*Data extracted from a collection*:

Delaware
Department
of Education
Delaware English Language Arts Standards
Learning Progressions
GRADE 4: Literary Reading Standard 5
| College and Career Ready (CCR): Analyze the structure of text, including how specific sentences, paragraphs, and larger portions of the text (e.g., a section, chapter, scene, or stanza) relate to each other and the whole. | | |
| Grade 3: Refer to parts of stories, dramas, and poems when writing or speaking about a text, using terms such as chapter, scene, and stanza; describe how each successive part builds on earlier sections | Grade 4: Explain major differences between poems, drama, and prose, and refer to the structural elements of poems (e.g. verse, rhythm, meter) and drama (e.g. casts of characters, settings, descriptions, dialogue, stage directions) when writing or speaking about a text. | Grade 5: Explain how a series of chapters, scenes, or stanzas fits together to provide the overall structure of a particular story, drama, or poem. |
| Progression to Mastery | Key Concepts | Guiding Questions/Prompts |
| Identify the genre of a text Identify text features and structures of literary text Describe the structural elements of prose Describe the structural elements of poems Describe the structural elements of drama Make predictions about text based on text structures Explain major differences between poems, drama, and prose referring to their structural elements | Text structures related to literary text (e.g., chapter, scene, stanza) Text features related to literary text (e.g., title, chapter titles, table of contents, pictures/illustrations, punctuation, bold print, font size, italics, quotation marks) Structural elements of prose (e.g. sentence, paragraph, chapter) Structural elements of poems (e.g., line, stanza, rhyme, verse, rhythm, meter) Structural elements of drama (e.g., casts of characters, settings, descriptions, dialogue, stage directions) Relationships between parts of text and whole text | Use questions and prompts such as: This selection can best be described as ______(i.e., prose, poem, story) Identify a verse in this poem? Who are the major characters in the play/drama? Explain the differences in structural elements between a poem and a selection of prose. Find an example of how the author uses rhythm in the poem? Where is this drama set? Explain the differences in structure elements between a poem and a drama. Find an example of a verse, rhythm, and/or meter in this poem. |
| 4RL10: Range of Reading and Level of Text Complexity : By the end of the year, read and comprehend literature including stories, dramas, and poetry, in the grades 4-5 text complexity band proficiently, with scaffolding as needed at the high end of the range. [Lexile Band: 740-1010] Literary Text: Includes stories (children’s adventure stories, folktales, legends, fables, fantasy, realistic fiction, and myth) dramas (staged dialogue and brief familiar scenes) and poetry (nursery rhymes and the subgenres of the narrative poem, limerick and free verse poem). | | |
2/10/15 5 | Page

==

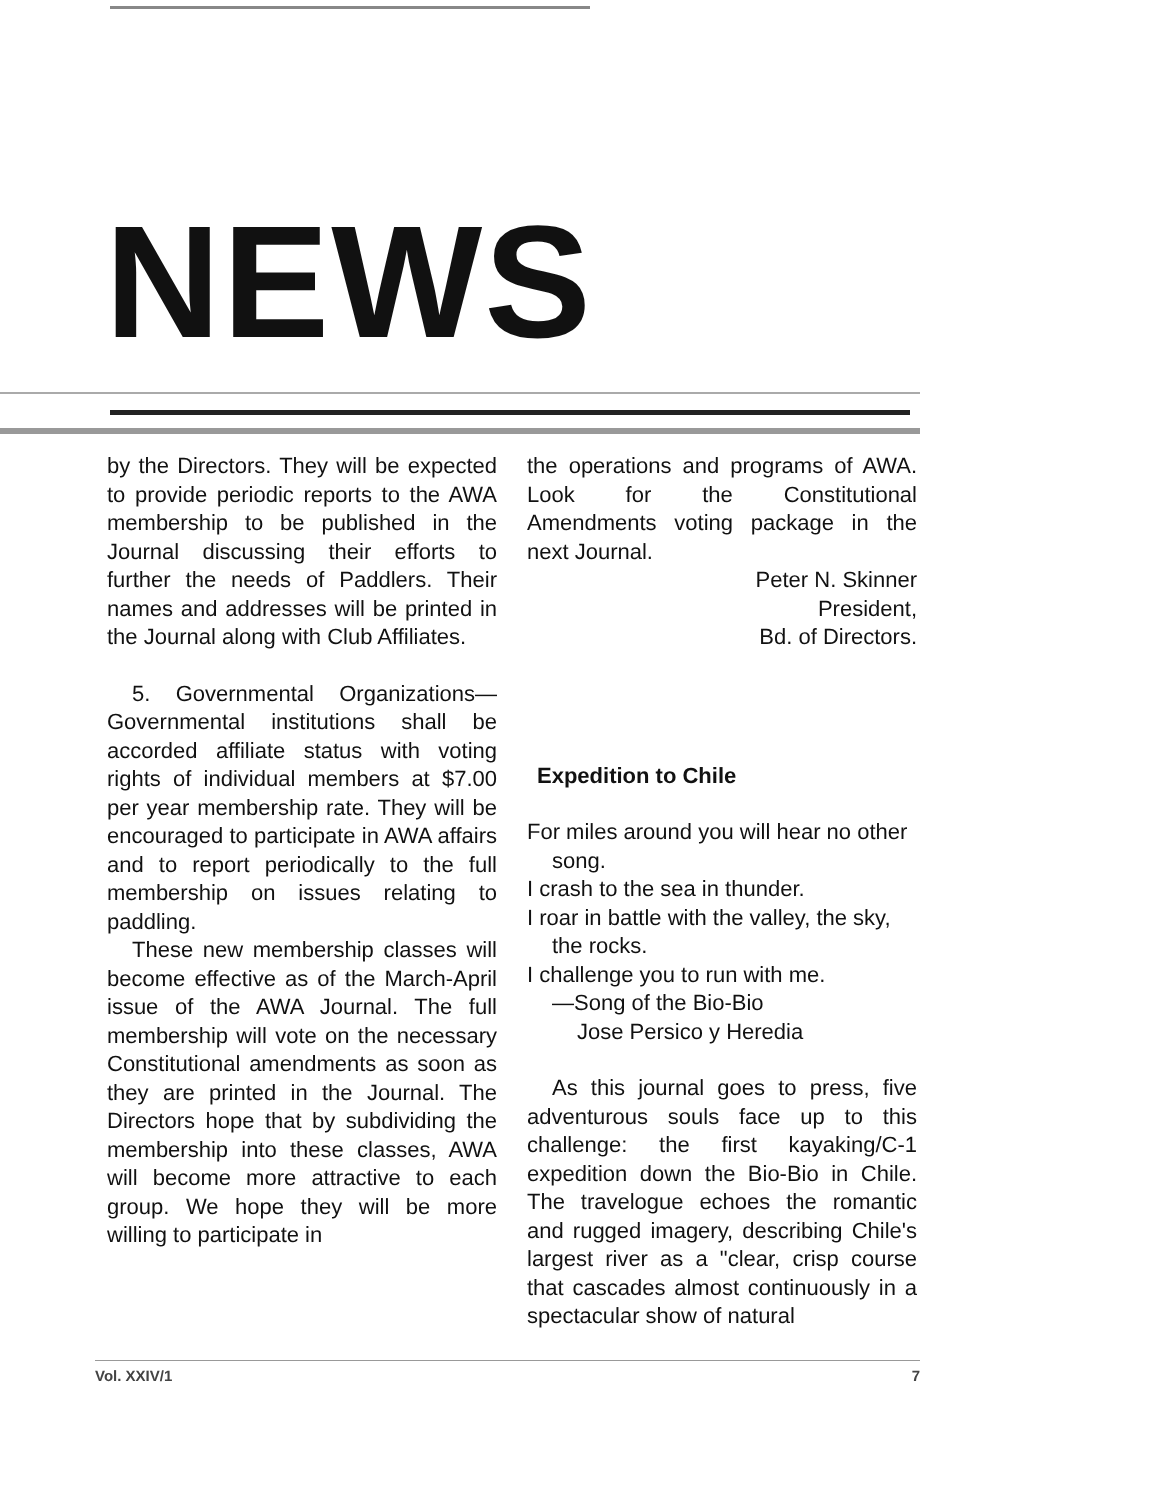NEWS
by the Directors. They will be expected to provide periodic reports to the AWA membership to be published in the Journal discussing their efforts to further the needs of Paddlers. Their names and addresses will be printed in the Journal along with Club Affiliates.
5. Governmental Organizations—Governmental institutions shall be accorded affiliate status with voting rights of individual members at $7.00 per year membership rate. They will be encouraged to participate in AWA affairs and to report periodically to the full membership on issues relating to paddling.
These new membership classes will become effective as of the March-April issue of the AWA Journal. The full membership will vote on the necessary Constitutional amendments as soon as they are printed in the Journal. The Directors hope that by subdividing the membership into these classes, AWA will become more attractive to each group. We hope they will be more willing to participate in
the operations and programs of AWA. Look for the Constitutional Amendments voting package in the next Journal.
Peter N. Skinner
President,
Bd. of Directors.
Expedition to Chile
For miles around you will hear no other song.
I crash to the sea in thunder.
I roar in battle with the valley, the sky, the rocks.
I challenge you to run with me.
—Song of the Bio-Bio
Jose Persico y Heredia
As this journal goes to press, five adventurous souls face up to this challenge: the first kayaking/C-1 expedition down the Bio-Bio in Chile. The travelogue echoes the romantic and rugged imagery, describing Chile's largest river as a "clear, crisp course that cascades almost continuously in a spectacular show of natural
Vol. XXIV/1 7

* * *

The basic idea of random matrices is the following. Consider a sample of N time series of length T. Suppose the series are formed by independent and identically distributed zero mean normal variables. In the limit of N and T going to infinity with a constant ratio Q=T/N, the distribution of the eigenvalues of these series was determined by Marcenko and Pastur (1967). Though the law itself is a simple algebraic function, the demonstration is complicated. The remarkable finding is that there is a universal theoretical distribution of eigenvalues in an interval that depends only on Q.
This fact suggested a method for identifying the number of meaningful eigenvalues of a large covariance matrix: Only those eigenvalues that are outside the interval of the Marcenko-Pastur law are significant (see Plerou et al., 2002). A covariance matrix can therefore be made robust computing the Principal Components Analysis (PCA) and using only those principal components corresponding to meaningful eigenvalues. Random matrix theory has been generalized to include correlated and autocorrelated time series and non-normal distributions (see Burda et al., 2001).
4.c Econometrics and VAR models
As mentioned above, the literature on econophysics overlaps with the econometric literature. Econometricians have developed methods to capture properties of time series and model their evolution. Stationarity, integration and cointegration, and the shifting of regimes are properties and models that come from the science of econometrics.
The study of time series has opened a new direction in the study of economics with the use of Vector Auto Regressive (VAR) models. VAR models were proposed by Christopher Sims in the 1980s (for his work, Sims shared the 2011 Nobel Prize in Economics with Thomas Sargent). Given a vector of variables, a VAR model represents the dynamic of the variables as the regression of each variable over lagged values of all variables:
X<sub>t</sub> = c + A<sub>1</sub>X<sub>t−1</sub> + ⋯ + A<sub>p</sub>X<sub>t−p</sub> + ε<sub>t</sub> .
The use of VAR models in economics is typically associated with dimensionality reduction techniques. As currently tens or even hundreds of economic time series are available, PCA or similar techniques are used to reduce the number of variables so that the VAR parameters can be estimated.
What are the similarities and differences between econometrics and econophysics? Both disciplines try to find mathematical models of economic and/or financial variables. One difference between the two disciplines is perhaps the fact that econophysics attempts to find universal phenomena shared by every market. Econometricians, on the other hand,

*GOAL OF THE EXERCISE*: Copy all lines of the records in which the string "Delaware" can be found.

*REPLY TO THE EXERCISE*:
Delaware
Delaware English Language Arts Standards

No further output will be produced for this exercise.